*TASK GOAL*. Exclude pictures and give again exactly the lines of the listing, beginning with its first line and ending with the one that contains "Picture 2: First".

*DATA EXTRACTS*.
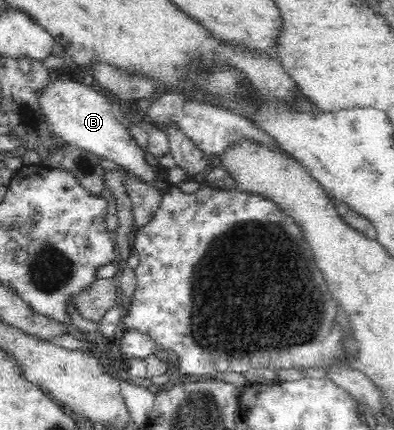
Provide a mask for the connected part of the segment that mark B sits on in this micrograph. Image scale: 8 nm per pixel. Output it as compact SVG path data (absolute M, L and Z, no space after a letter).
M52 75L50 82L38 90L36 103L52 136L61 139L70 147L85 150L100 159L111 160L118 166L123 166L142 182L156 183L158 170L150 166L151 158L116 119L114 105L102 91L96 92L86 84Z

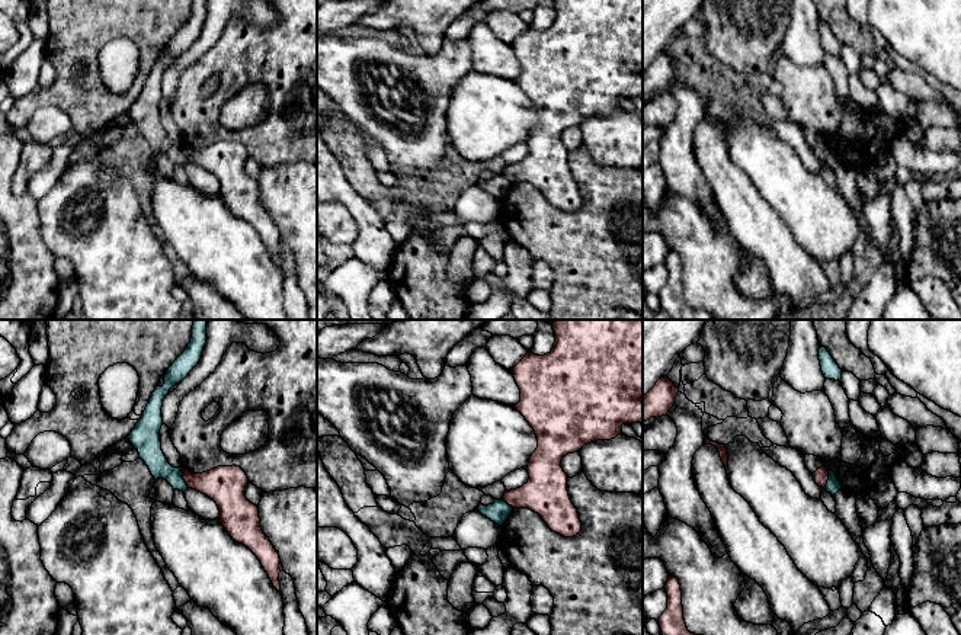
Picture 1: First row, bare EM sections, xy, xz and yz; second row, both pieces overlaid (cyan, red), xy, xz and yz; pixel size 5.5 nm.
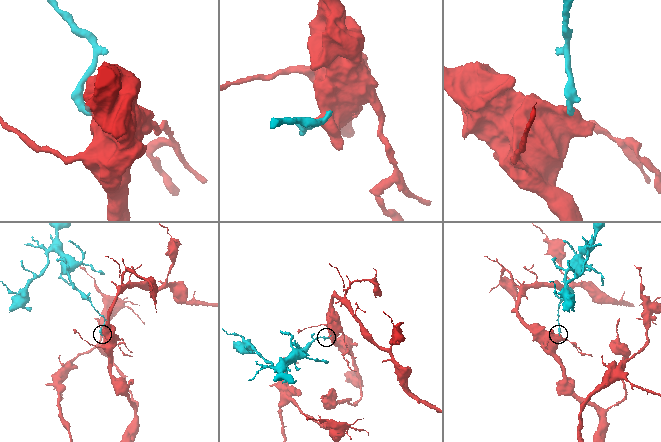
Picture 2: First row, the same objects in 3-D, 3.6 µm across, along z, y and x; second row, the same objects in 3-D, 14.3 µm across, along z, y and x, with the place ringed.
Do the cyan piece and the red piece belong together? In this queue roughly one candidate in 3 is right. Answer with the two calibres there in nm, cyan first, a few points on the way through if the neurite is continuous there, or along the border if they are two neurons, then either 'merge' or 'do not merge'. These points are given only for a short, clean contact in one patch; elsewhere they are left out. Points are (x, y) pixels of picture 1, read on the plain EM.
calibres 130 and 220 nm; border xy (182, 143), (182, 151), (188, 162); do not merge

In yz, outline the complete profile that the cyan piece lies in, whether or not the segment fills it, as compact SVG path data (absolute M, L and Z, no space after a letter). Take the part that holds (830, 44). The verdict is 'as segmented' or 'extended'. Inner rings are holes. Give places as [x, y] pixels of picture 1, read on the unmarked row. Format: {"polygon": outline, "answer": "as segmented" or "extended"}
{"polygon": "M826 22L819 23L819 35L820 35L821 46L826 54L835 54L835 55L842 54L842 44L835 36L835 33L832 32L832 29L827 26Z", "answer": "as segmented"}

*REPLY TO THE TASK*.
Provide a mask for the connected part of the segment that mark B sits on in this micrograph. Image scale: 8 nm per pixel. Output it as compact SVG path data (absolute M, L and Z, no space after a letter).
M52 75L50 82L38 90L36 103L52 136L61 139L70 147L85 150L100 159L111 160L118 166L123 166L142 182L156 183L158 170L150 166L151 158L116 119L114 105L102 91L96 92L86 84Z

Picture 1: First row, bare EM sections, xy, xz and yz; second row, both pieces overlaid (cyan, red), xy, xz and yz; pixel size 5.5 nm.
Picture 2: First row, the same objects in 3-D, 3.6 µm across, along z, y and x; second row, the same objects in 3-D, 14.3 µm across, along z, y and x, with the place ringed.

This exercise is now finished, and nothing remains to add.